FIG. 2 depicts a shallow draft, center console motor vessel (10) having a lower control station (22), an observation tower (24) with an upper control station (26). The lower control station (22) is located at the center console of the vessel. The upper control station (26) has a control panel (28), a seat (30) and a bimini top (32) covering the observation lower (34).

FIGS. 3 & 4 depict an enlarged view of the upper control station (26) when viewed from the stern of the vessel. In FIGS. 3 & 4, the anticapsizing module (20, 20′, 20″, 20′″) consists of a plurality of inflatable devices enclosed therein and positioned at various locations within, around and above the upper control station (26), which can be deployed all at once, or sequentially by the system controller, and/or manually. In one of the preferred embodiments of the invention depicted in FIGS. 3 & 4, the upper control station (26) is basically a cage form from tubing, with little, if any, protection of the occupants from being ejected therefrom in the event of a severe heeling of the vessel. This invention provides the means to both protect these occupants and prevent capsizing of the vessel by the automatice deployment of a series of floatation devices when the stability of the vessel is threatened.

As depicted in FIGS. 3 & 4, air-bag modules (20, 20′) are preferably affixed to either side of the observation tower (34), and a second set of air bag modules (20″, 2′″), on the underside of the bimini top (32) above the upper control station.
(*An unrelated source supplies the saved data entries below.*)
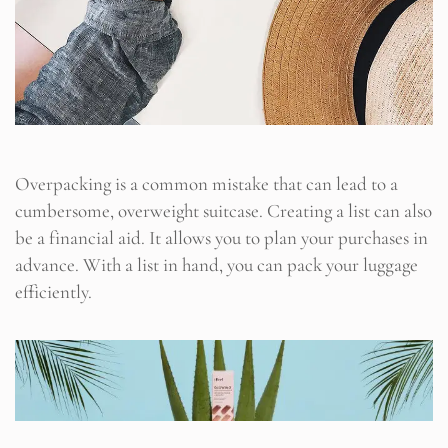
Overpacking is a common mistake that can lead to a
cumbersome, overweight suitcase. Creating a list can also
be a financial aid. It allows you to plan your purchases in
advance. With a list in hand, you can pack your luggage
efficiently.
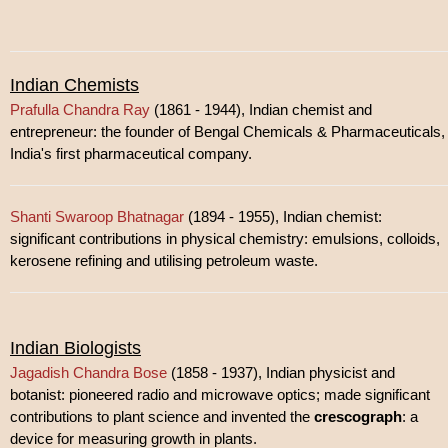
Indian Chemists
Prafulla Chandra Ray
(1861 - 1944), Indian chemist and
entrepreneur: the founder of Bengal Chemicals & Pharmaceuticals,
India's first pharmaceutical company.
Shanti Swaroop Bhatnagar
(1894 - 1955), Indian chemist:
significant contributions in physical chemistry: emulsions, colloids,
kerosene refining and utilising petroleum waste.
Indian Biologists
Jagadish Chandra Bose
(1858 - 1937), Indian physicist and
botanist: pioneered radio and microwave optics; made significant
contributions to plant science and invented the
crescograph
: a
device for measuring growth in plants.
Thus as depicted in FIG. 4, upon deployment, an array of floatation devices (38, 38′) completely encircle an occupant within the observation tower. The foregoing placement of the air-bag module (20, 20′, 20″, 20′″), at the highest point above the deck, can best provide an effective counter force to the rolling moment of the vessel. These floatation device (38, 38′) in the perch on the observation tower in the upper control station (26), can also, upon detachment from the tower, provides a life raft-like floatation device.

Alternative embodiments of this invention include the installation of multiple air bag modules at different locations on a given vessel; and, the deployment of multiple floatation devices from a single air bag.

In one of the preferred alternative embodiments of this invention, an air bag module can be placed at or near the bow of the vessel and used to automatically deploy a floatation device and/or sea anchor (parachute) in response to sea state conditions: and/or, upon the manual activation thereof by the crew.

While the preferred embodiments of this invention have been depicted with respect to anti-capsizing systems for shallow draft vessels having a planning hull, the invention also has potential for adaptation to self contained life raft deployment systems in larger vessels, as well as other marine applications, where the automatic activation of a floatation device may prove useful, (e.g. “man overboard” rescue system).